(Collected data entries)
== == ==

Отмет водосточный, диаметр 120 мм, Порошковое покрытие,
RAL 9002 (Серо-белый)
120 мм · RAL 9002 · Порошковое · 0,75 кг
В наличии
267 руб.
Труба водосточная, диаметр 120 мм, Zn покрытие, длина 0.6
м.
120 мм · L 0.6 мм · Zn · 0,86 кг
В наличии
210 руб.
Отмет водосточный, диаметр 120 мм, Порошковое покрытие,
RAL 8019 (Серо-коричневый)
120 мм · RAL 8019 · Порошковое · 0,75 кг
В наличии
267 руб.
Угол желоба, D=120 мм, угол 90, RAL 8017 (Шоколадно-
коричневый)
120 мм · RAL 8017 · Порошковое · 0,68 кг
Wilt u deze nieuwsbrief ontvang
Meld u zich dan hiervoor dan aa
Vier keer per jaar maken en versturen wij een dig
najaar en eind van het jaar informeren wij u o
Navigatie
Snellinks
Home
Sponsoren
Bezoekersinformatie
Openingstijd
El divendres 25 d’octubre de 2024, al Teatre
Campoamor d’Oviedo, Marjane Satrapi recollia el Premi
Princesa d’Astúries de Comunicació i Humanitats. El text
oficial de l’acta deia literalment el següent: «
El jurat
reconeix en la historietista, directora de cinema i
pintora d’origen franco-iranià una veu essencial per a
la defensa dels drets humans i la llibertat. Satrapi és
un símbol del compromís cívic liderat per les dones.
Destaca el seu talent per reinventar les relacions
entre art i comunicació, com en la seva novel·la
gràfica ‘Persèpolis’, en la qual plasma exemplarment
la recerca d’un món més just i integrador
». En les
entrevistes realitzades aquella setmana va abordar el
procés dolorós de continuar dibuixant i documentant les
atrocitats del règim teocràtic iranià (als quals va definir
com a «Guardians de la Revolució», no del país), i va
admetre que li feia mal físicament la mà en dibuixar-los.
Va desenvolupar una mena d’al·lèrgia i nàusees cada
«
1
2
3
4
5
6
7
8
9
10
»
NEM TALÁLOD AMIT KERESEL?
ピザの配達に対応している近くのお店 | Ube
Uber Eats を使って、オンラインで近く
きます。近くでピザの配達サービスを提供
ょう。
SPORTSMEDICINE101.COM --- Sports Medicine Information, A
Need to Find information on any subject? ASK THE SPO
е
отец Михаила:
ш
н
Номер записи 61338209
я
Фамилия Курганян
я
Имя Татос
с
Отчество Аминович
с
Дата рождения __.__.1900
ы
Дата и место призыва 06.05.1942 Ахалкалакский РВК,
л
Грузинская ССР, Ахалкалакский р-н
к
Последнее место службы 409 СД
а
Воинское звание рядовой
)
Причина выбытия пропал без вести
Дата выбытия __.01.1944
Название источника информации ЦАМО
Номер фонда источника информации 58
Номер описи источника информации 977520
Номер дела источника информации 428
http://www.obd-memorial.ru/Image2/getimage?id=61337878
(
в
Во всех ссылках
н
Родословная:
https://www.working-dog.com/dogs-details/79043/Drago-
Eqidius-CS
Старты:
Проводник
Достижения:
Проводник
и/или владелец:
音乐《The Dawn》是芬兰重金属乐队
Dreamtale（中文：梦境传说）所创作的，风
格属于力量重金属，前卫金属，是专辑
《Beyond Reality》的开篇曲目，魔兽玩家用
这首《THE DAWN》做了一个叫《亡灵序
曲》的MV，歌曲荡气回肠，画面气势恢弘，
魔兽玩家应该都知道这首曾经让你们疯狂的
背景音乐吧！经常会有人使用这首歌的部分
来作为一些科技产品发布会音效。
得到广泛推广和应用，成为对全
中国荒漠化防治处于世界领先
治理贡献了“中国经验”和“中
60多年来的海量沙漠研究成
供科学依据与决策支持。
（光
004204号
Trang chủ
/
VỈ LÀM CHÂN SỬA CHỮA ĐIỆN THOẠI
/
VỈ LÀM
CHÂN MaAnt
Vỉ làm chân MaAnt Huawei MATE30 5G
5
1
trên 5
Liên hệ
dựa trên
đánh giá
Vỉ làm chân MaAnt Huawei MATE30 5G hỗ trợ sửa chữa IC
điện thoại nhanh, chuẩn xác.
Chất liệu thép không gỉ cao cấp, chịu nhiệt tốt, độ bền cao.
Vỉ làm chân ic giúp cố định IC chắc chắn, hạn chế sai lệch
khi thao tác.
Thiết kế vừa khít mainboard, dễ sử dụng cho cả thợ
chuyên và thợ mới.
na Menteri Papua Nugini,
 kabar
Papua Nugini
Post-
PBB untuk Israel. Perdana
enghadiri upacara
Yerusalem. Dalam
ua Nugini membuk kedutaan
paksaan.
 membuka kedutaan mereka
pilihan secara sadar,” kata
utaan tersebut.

== == ==

What you will do
Copy each line above that contains the word "источника".

Solved problem
Название источника информации ЦАМО
Номер фонда источника информации 58
Номер описи источника информации 977520
Номер дела источника информации 428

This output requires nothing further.